It is difficult for climate modelers to quantify the complex responses of biodiversity to increased carbon dioxide in the atmosphere. A recent study from the Carnegie Institution for Science suggests a feedback loop where increased carbon dioxide causes vegetation to directly contribute to global warming.
Plants absorb carbon dioxide for photosynthesis through the stomata, or pores, in their leaves. Afterwards, they emit water through these same pores in a process called Evapotranspiration: a natural cooling process like perspiration for a plant.
Evapotranspiration doesn’t just cool off the plant; the enormous quantity of water emitted by vegetation cools the surrounding air significantly.

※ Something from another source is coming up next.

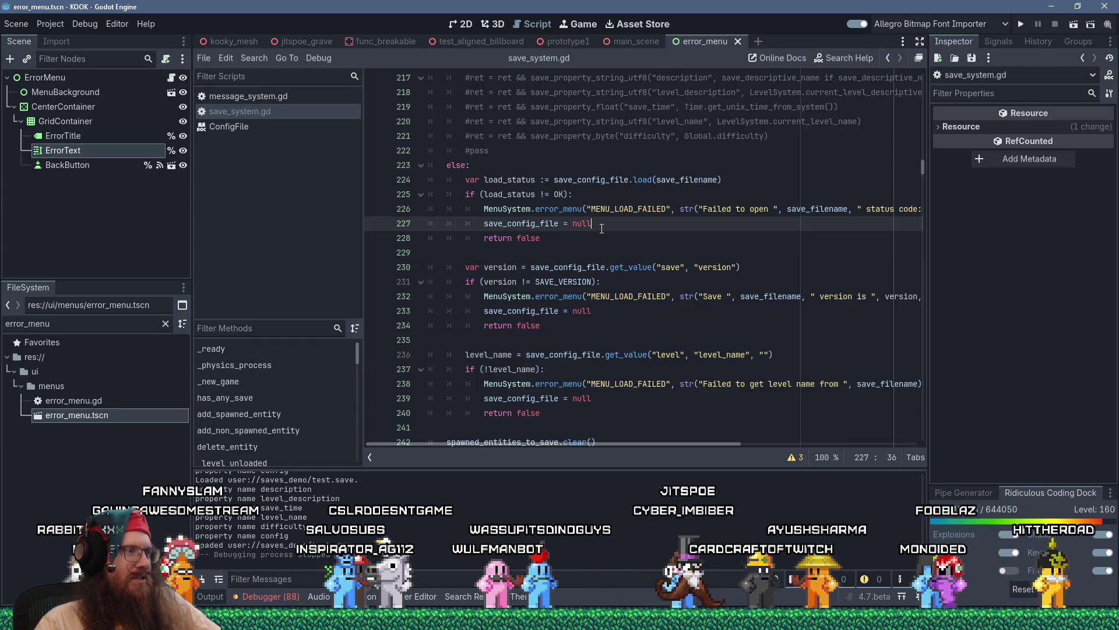
pyautogui.press('ctrl+Home')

The problem is, increased carbon dioxide in the atmosphere, causes a plant’s stomata to shrink. This means less water can be emitted and the natural cooling effect is diminished.
In their study, Long Cao and Ken Caldeira modeled a climate with twice the amount of CO2 in the atmosphere. They found that 16% of the heat increase they observed was directly attributable to the hindrance CO2 had on evapotranspiration. Carbon dioxide, therefore, not only contributes to global warming as a heat-trapping greenhouse gas, but it also has a direct impact on plant cooling function.
Other complicating factors must be considered, such as the potential for increased leaf area or for shifting albedo in an higher CO2 atmosphere. Overall, however, the study demonstrates the importance of understanding how plant communities respond to increased carbon dioxide and of being able to quantify this response in future climate models.